By Andy Sambidge
Business activity tracker in Gulf kingdom falls from four-month high in September
Growth of business activity in Saudi Arabia's non-oil private sector fell slightly in October from a four-month high, a survey of over 400 private companies showed on Monday.
The SABB HSBC Saudi Arabia Purchasing Managers' Index, which measures activity in the manufacturing and services sectors, was 59.8 points last month compared to 60.3 points in September.
The seasonally adjusted index remains well above the 50-point mark separating growth from contraction.
Underpinning the latest improvement in operating performance were further increases in both output and new business, the survey showed.
Rates of expansion slowed marginally from recent highs, but remained substantial and above survey averages.
Companies reported that the domestic market remained the prime source of new orders, reflecting improving sentiment and successful marketing initiatives.

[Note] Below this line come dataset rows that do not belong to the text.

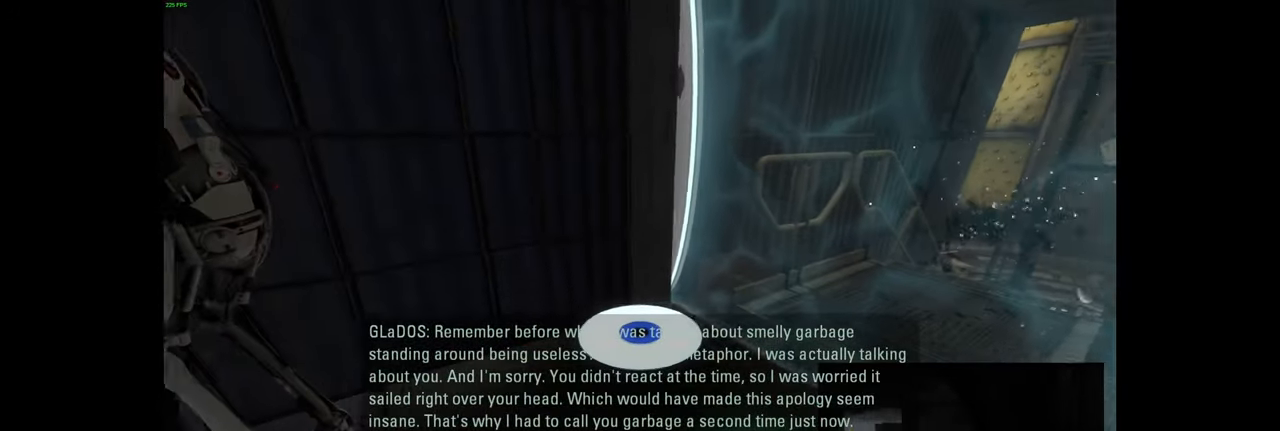
{"keys": [], "mouse": [], "events": [[117, "w", "down"], [184, "d", "down"], [217, "w", "up"], [250, "d", "up"]]}
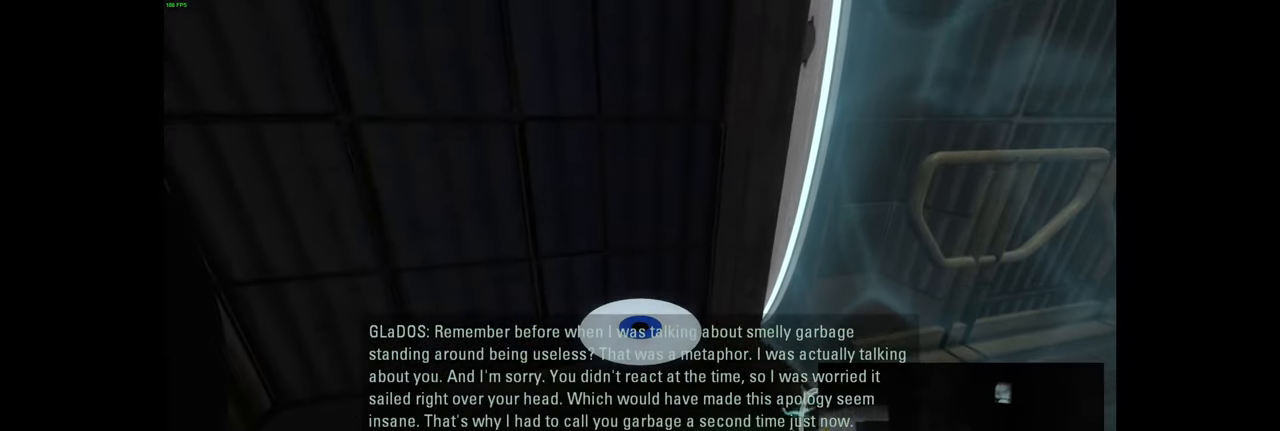
{"keys": [], "mouse": [], "events": []}
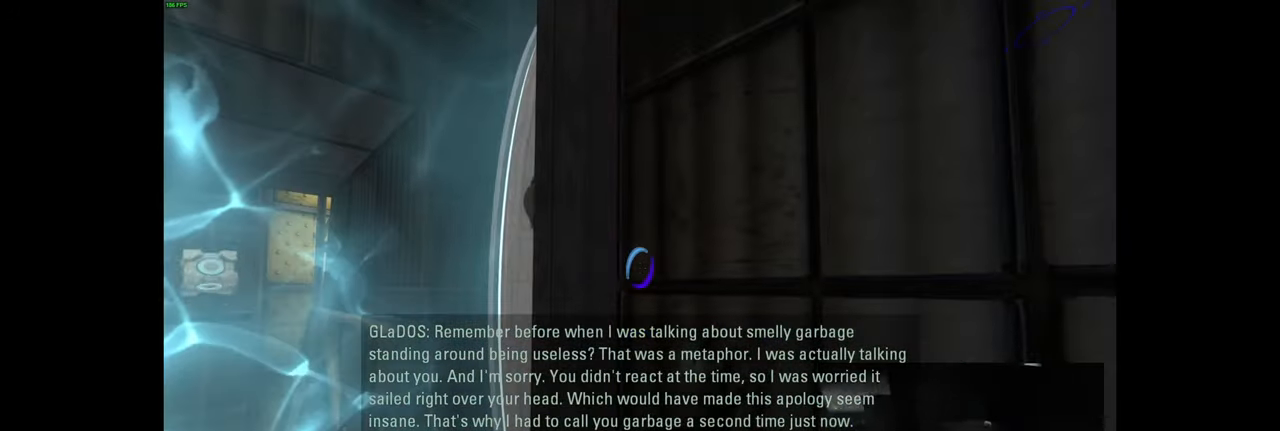
{"keys": [], "mouse": []}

Levels of new export business also continued to rise in October, despite signs of slower growth of the global economy in recent months. Survey respondents mainly linked improved foreign demand to gains in new business from within the GCC.
Strong growth of new business increased the pressure on capacity in the non-oil producing sector. This was highlighted by a series-record increase in levels of work-in-hand (but not yet completed) in October. Subsequently, companies increased employment for the 13th successive month.
The survey also showed that average selling prices rose for the second successive month and at the fastest rate since June 2011. There were also reports of charges being raised in line with higher input costs.
Overall, input prices posted a further increase during the latest survey period, reflecting higher staff costs and purchase prices.
Average wages and salaries were only moderately higher than in September, with the vast majority of companies reporting no change.
Purchasing activity rose sharply in October, continuing a trend observed throughout the survey history. Companies raised input buying volumes in response to increases in business activity and incoming new work.